Özelleştirme sırası eğitime mi geldi?… Mesleki ve teknik eğitim gözden çıkarıldı mı?..

Ülkenin gelişiminden toplumun yaşama düzenine kadar çok geniş bir alanda ve de üstelik her şeyin başının eğitim olduğunu herkes çok iyi biliyor.
Onun için de…
Dünyanın her yerinde eğitim konusu devletlerin öncelikli görev ve sorumluluk alanında kalıyor.
Ama…
Nedense ülkemizde herkesin kabul etmesine karşın eğitim konusunda olması gereken adımlar bir türlü atılamıyor.
Olması gereken belli:
Hangi iktidar gelirse gelsin, hangi görüş iktidarda olursa olsun eğitim devlet politikası olarak kalmalı ve hiç kimse değiştirememeli.
Ne var ki…
Devlet adına bu sorumluluğun yürütmesini sağlayan siyasi iktidarlar, kendi bakış açılarını eğitime uygulamaya kalktıkları için, hem iktidardan iktidara eğitim politikaları değişiyor, hem de iktidarın kendi içinde zaman zaman bakış değişimleri yaşanabiliyor.
Sürekli uygulama değişiklikleri yaşanıyor, eğitim kadroları sürekli şekilde değişime uğruyor.
Dahası…
Ortalığı saran özelleştirme rüzgarının çok hızlı bir şekilde eğitimi de etkisi altına aldığı gözleniyor.

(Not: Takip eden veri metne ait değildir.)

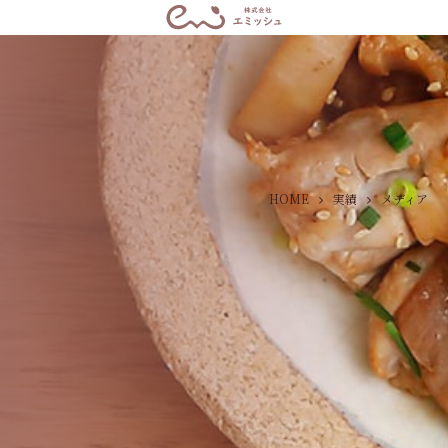
HOME
実績
メディア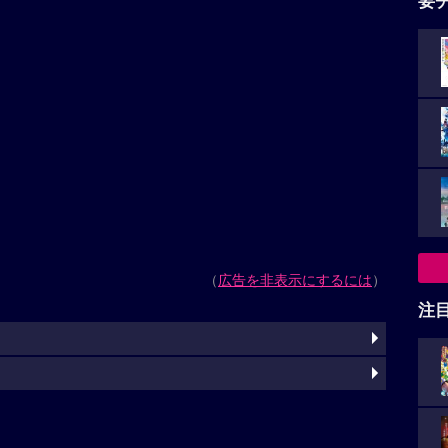
要
（
広告を非表示にするには
）
注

Eğitimdeki özelleştirmenin ilk adımı dersanelerin ağırlık kazanması ile ortaya çıkmıştı. Devlet okullarının yetersiz bulunması ise özel okul patlamasını getirdi.
Derken…
Eğitime bakış ve beklentiler açısından çok vahim bir gelişmenin ilk sinyali, ülkenin eğitimden sorumlu en yetkili kişisi konumunda olan Milli Eğitim Bakanı Nimet Çubukçu’dan geldi.
Çubukçu’nun yaptığı, “Sanayiciye ara eleman yetiştirmek zorunda değiliz. İş dünyası kendi kalifiye elemanını yetiştirebilir. Bu sorunu çok az para harcayarak çözebilirler” açıklaması doğrudan mesleki ve teknik eğitimi hedef alıyor.
Doğrusu…
Milli Eğitim Bakanı’nın, devletin sorumluluğunda olan ve sanayi için ara eleman yetiştiren mesleki eğitimi bundan böyle sanayicilerin kendi paralarını harcayarak çözmelerini istemesi pek durup dururken yapılmış açıklamaya benzemiyor.
Bu açıklama…
Daha çok eğitimin özelleştirilmesi kapsamında planlanan ciddi bir adıma benziyor.
Nitekim…
Kısa adı Tekev olan Teknik Eğitim Vakfı Bursa İl Başkanı Fahri Yıldız, zaten ciddi şekilde hak sorunları yaşayan teknik eğitimin geleceğiyle ilgili yeni planlamanın ipucu anlamına gelen açıklamaya tepki gösterdi.
Sanayicinin kalifiye eleman ihtiyacını çözmek ve üretimini arttırmasına yardımcı olabilmek için devletin meslek bilgisi olan gençler yetiştirmek zorunda olduğunu vurgulayan Yıldız kaygılarını şöyle dile getiriyor:
“Sanayici kendi başının çaresine baksın anlamına gelen cümleler kurulması maalesef bizi çok üzüyor. Mesleki, teknik ve branş anlamında tüm eğitim ve stajların devlet tarafından verilmesi bir zorunluluktur. Devlet bu görevlerini en iyi şekilde yerine getirmek ve öğrencilerini hayata hazırlıklı olarak yetiştirmek zorundadır.”
En yetkili ağızlardan çıkan bu tür söylemlerin  “mesleki eğitimde yaşanan kalite düşüklüğünün nedeni olduğunu” da vurguluyor.